── Input records ──
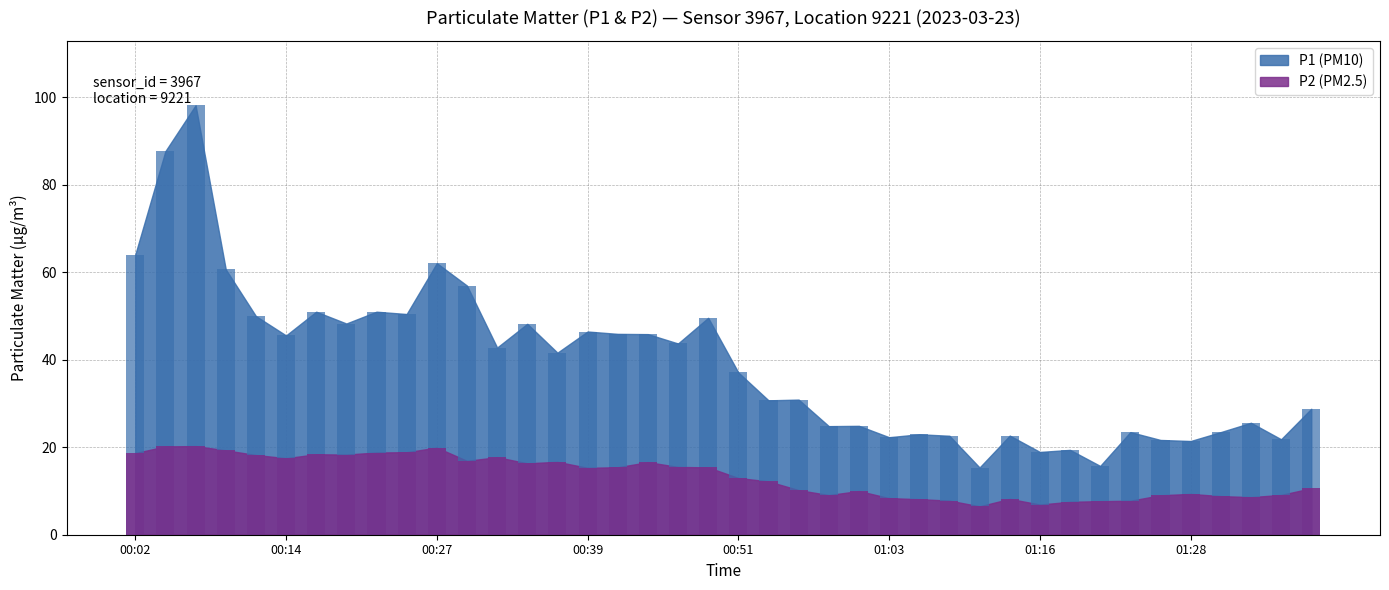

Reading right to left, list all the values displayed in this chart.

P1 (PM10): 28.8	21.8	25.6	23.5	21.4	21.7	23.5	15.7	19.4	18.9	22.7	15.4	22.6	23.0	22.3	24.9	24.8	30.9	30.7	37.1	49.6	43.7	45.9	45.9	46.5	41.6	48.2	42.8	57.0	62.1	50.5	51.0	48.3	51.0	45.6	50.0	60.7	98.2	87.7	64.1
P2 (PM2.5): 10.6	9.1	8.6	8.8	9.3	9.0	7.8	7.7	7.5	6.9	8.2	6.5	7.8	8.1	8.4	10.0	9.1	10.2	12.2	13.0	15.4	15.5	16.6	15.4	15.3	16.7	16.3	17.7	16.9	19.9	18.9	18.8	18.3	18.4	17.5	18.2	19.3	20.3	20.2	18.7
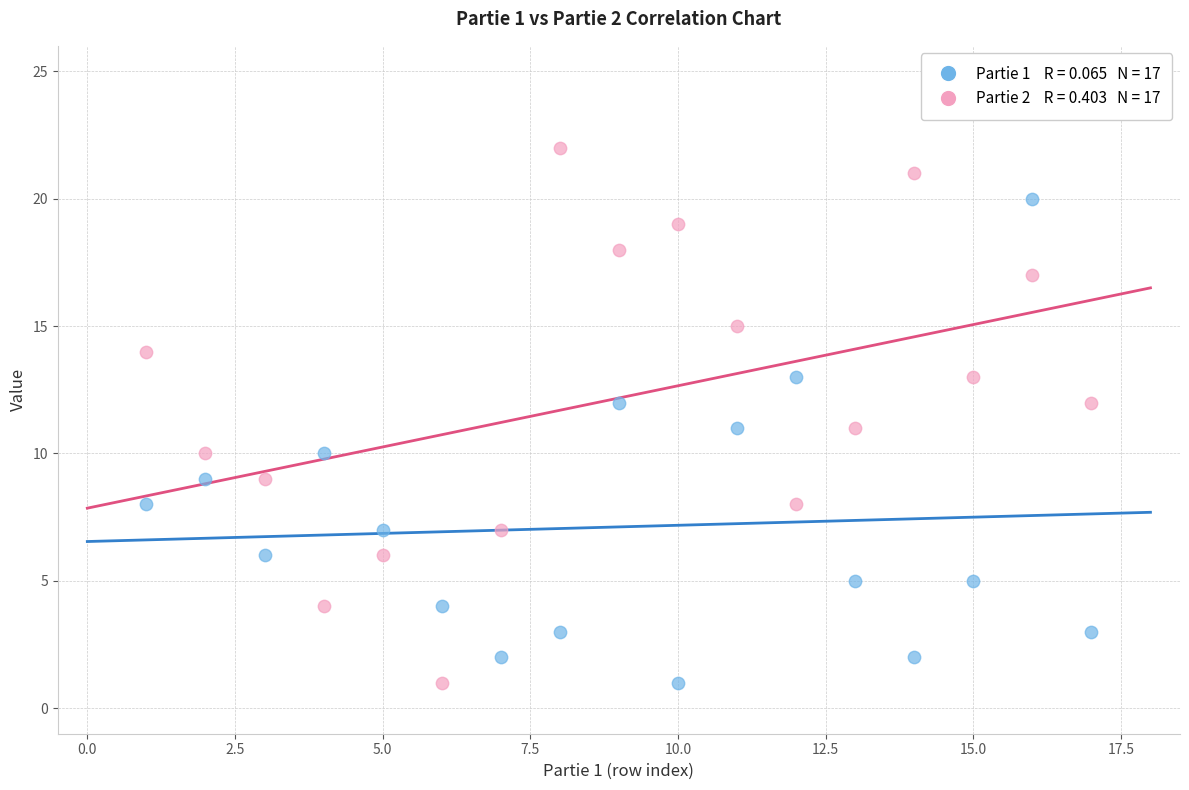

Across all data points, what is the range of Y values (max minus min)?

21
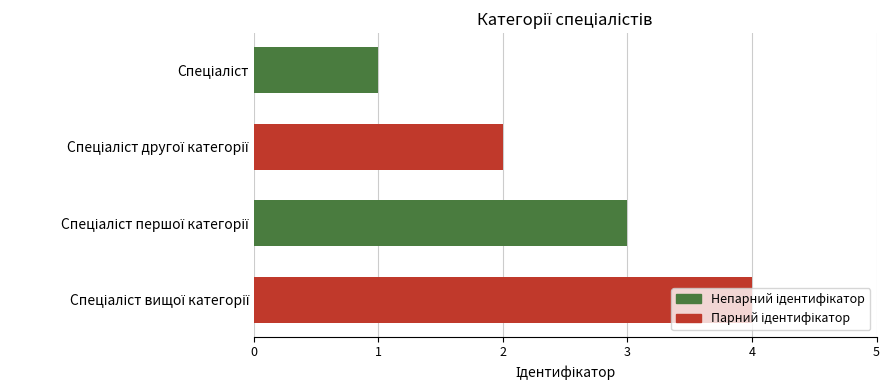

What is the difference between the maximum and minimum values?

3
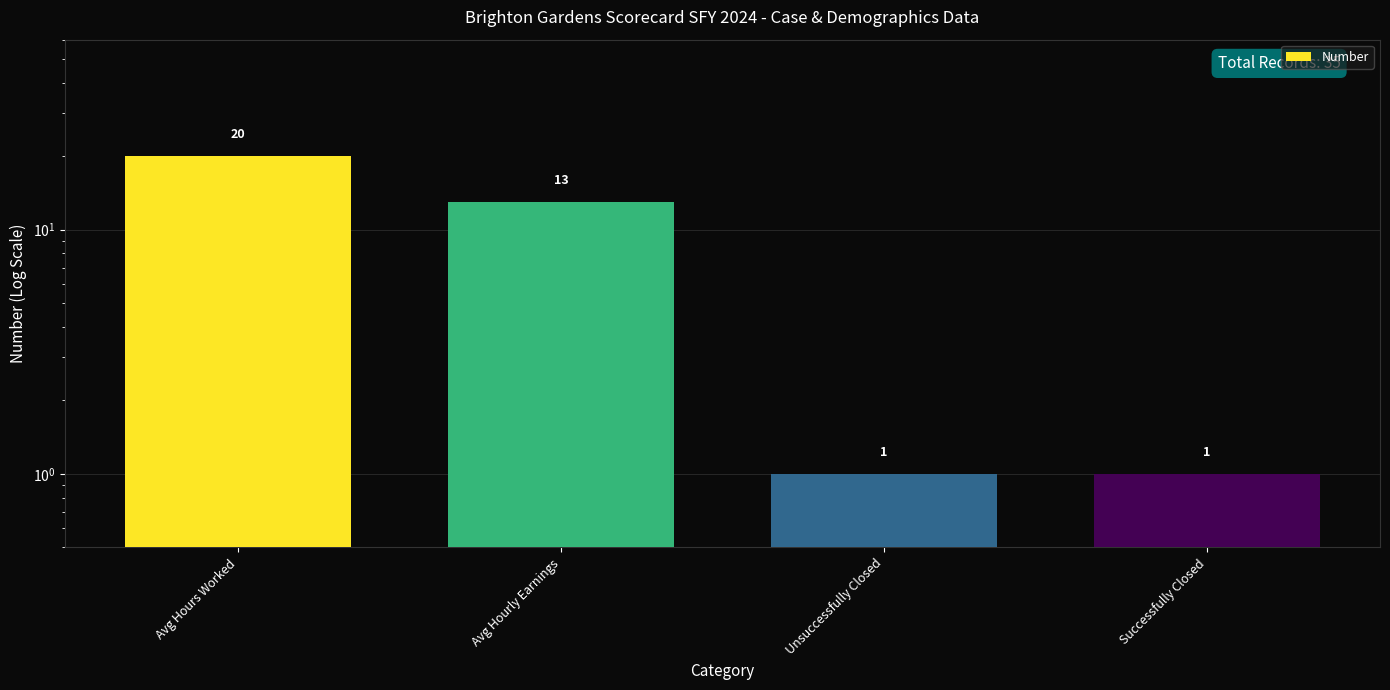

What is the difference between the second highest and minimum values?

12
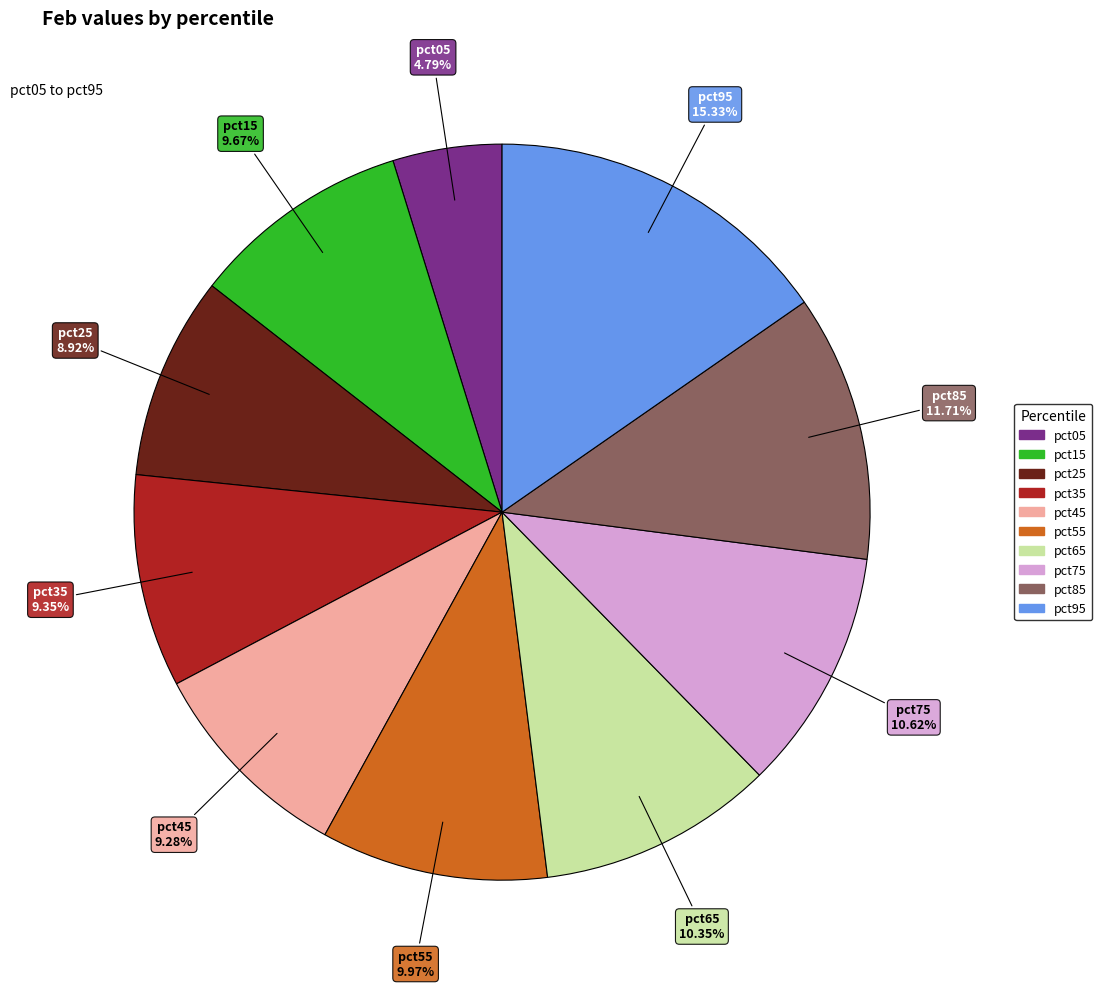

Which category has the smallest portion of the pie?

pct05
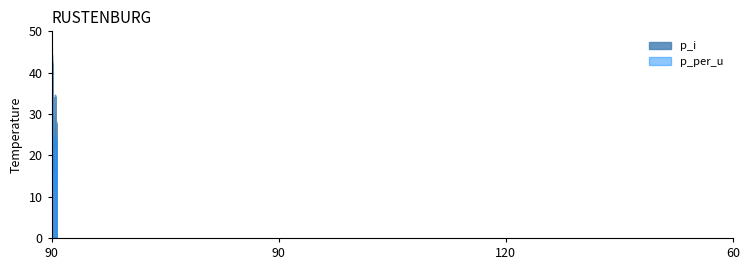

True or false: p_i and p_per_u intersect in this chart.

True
───
Your instructions:
Copy out all the rows above, swapping "difference" for "gap" each time it appears and changing nothing else. Omit the pictures.

Answer section:
Reading right to left, list all the values displayed in this chart.

P1 (PM10): 28.8	21.8	25.6	23.5	21.4	21.7	23.5	15.7	19.4	18.9	22.7	15.4	22.6	23.0	22.3	24.9	24.8	30.9	30.7	37.1	49.6	43.7	45.9	45.9	46.5	41.6	48.2	42.8	57.0	62.1	50.5	51.0	48.3	51.0	45.6	50.0	60.7	98.2	87.7	64.1
P2 (PM2.5): 10.6	9.1	8.6	8.8	9.3	9.0	7.8	7.7	7.5	6.9	8.2	6.5	7.8	8.1	8.4	10.0	9.1	10.2	12.2	13.0	15.4	15.5	16.6	15.4	15.3	16.7	16.3	17.7	16.9	19.9	18.9	18.8	18.3	18.4	17.5	18.2	19.3	20.3	20.2	18.7

Across all data points, what is the range of Y values (max minus min)?

21

What is the gap between the maximum and minimum values?

3

What is the gap between the second highest and minimum values?

12

Which category has the smallest portion of the pie?

pct05

True or false: p_i and p_per_u intersect in this chart.

True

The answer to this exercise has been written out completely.